Idea 1: store sequence lengths in separate text file
cat sample_1.fastq | sed -n '2~4p' | awk 'BEGIN{print length($0)} > seq_lengths.txt'
The problem with this is I can't think how to loop over each line of the file simultaneously with each record in sample_1.fastq (as opposed to nested loops).
Idea 2:
cat sample_1.fastq | awk '$0 == "+" {
a=length $NR-1
b=gensub(/^.{a}/, 1, $NR+1)
print $(NR-2), $(NR-1), $0, b
}' > sample1test.fastq
Testing this revealed that length $NR-1 gives the length -1, not the length of the previous line! (I'm still an awk novice.)
Idea 3: Count the length of each sequence line in sample_1.fastq and print it in next line. Cat the file again, grep -B2 -A2 this number and store as a variable. Use sed to trim the quality score to the value of the variable and remove the extra line.
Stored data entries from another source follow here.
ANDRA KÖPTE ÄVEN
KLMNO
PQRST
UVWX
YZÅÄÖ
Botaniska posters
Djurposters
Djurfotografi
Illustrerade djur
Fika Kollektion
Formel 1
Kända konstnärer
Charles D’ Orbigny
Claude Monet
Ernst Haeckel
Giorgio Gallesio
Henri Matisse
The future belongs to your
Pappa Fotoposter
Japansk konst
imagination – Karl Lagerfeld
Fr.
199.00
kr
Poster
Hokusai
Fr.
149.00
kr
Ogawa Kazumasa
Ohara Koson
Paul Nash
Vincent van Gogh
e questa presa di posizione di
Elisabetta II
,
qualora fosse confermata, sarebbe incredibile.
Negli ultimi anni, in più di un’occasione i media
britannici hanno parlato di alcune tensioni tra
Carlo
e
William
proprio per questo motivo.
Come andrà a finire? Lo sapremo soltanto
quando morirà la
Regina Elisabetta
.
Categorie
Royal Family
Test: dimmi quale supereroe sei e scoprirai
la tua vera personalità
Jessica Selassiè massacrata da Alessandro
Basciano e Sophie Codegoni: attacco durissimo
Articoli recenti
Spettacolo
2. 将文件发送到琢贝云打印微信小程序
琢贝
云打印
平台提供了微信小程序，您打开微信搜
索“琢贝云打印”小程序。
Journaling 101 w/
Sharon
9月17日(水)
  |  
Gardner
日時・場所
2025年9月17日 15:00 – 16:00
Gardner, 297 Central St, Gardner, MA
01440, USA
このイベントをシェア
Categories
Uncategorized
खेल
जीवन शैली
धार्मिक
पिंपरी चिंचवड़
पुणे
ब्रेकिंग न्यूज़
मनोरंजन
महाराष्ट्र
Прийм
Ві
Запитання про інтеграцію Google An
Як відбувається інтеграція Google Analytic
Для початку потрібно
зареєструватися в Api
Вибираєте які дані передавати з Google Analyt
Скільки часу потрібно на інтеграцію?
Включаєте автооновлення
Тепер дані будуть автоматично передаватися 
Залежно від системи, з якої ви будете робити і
This would require storing a variable without disrupting the flow through a pipe, which by my understanding isn't possible.
Idea 4: Set multiples of 2 as var1, and multiples of 4 as var2. Use awk to print the length of sample_1.fastq line number var1 and set that as var3. Trim line var2 to length var3. This would require being able to call lines by number, which I understand also isn't possible.
Any ideas or insights would be greatly appreciated! Many thanks.